| PROVIDED PASSAGE |
Re: [RFC PATCH] migrate_pages: Never block waiting for the page lock

"Huang, Ying" <ying.huang@xxxxxxxxx> · Mon, 17 Apr 2023 09:14:38 +0800

Doug Anderson <dianders@xxxxxxxxxxxx> writes:

> Hi,
>
> On Thu, Apr 13, 2023 at 8:10 PM Huang, Ying <ying.huang@xxxxxxxxx> wrote:
>>
>> Douglas Anderson <dianders@xxxxxxxxxxxx> writes:
>>
>> > Currently when we try to do page migration and we're in "synchronous"
>> > mode (and not doing direct compaction) then we'll wait an infinite
>> > amount of time for a page lock. This does not appear to be a great
>> > idea.
>> >
>> > One issue can be seen when I put a device under extreme memory
>> > pressure. I took a sc7180-trogdor Chromebook (4GB RAM, 8GB zram
>> > swap). I ran the browser along with Android (which runs from a
>> > loopback mounted 128K block-size squashfs "disk"). I then manually ran
>> > the mmm_donut memory pressure tool [1]. The system is completely
>> > unusable both with and without this patch since there are 8 processes
>> > completely thrashing memory, but it was still interesting to look at
>> > how migration was behaving. I put some timing code in and I could see
>> > that we sometimes waited over 25 seconds (in the context of
>> > kcompactd0) for a page lock to become available. Although the 25
>> > seconds was the high mark, it was easy to see tens, hundreds, or
>> > thousands of milliseconds spent waiting on the lock.
>> >
>> > Instead of waiting, if I bailed out right away (as this patch does), I
>> > could see kcompactd0 move forward to successfully to migrate other
>> > pages instead. This seems like a better use of kcompactd's time.
>> >
>> > Thus, even though this didn't make the system any more usable in my
>> > absurd test case, it still seemed to make migration behave better and
>> > that feels like a win. It also makes the code simpler since we have
>> > one fewer special case.
>>
>> TBH, the test case is too extreme for me.
>
> That's fair. That being said, I guess the point I was trying to make
> is that waiting for this lock could take an unbounded amount of time.
> Other parts of the system sometimes hold a page lock and then do a
> blocking operation. At least in the case of kcompactd there are better
> uses of its time than waiting for any given page.
>
>> And, we have multiple "sync" mode to deal with latency requirement, for
>> example, we use MIGRATE_SYNC_LIGHT for compaction to avoid too long
>> latency.  If you have latency requirement for some users, you may
>> consider to add new "sync" mode.
>
> Sure. kcompactd_do_work() is currently using MIGRATE_SYNC_LIGHT. I
> guess my first thought would be to avoid adding a new mode and make
> MIGRATE_SYNC_LIGHT not block here. Then anyone that truly needs to
> wait for all the pages to be migrated can use the heavier sync modes.
> It seems to me like the current users of MIGRATE_SYNC_LIGHT would not
> want to block for an unbounded amount of time here. What do you think?

It appears that you can just use MIGRATE_ASYNC if you think the correct
behavior is "NOT block at all".  I found that there are more
fine-grained controls on this in compaction code, please take a look at
"enum compact_priority" and its comments.

Best Regards,
Huang, Ying

| SUPPLIED MATERIAL |
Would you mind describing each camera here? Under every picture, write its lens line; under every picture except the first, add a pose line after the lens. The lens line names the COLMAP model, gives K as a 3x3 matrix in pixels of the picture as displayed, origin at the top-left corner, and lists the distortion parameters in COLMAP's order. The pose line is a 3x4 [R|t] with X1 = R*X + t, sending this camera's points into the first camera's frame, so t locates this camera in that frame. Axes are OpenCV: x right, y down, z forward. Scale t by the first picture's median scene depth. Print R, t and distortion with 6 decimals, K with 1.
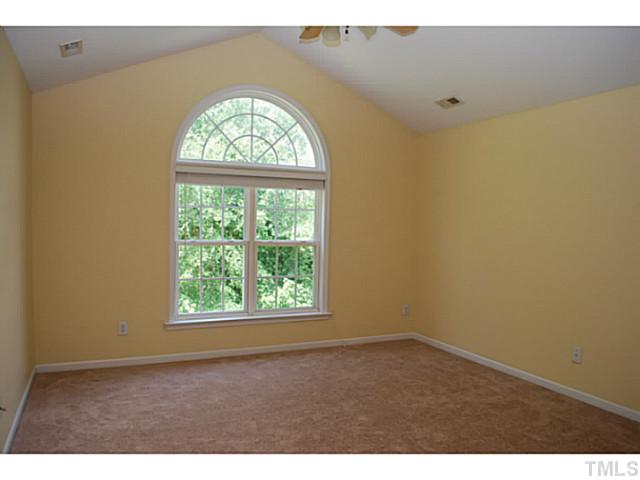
lens RADIAL K [[494.8, 0, 320.0], [0, 494.8, 240.0], [0, 0, 1]] dist [-0.074713, -0.001683]
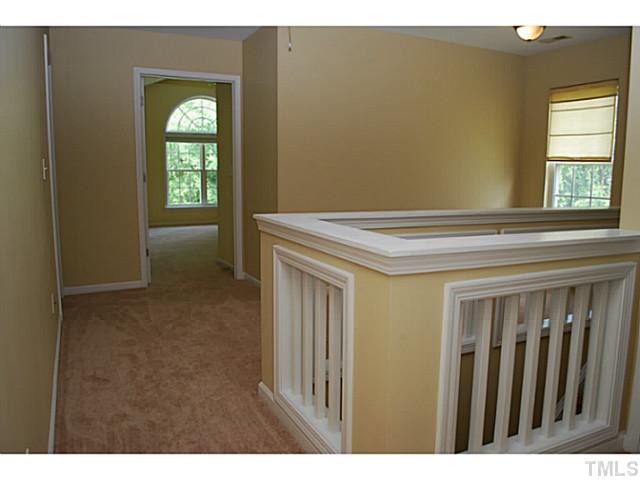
lens RADIAL K [[501.0, 0, 320.0], [0, 501.0, 240.0], [0, 0, 1]] dist [-0.070466, -0.006728]
pose [[0.999909, -0.013036, 0.003457, 0.355081], [0.012700, 0.996396, 0.083867, 0.133726], [-0.004538, -0.083815, 0.996471, -1.160628]]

| PROBLEM |
Answer the following from the page-migration thread:
(a) How much RAM did the Chromebook used in the memory-pressure test have?
(b) Which migration mode does kcompactd_do_work() currently use?
(c) Which enum does Huang, Ying recommend examining for finer-grained controls in the compaction code?

| SOLUTION TO THIS PROBLEM |
(a) 4GB.
(b) MIGRATE_SYNC_LIGHT.
(c) enum compact_priority.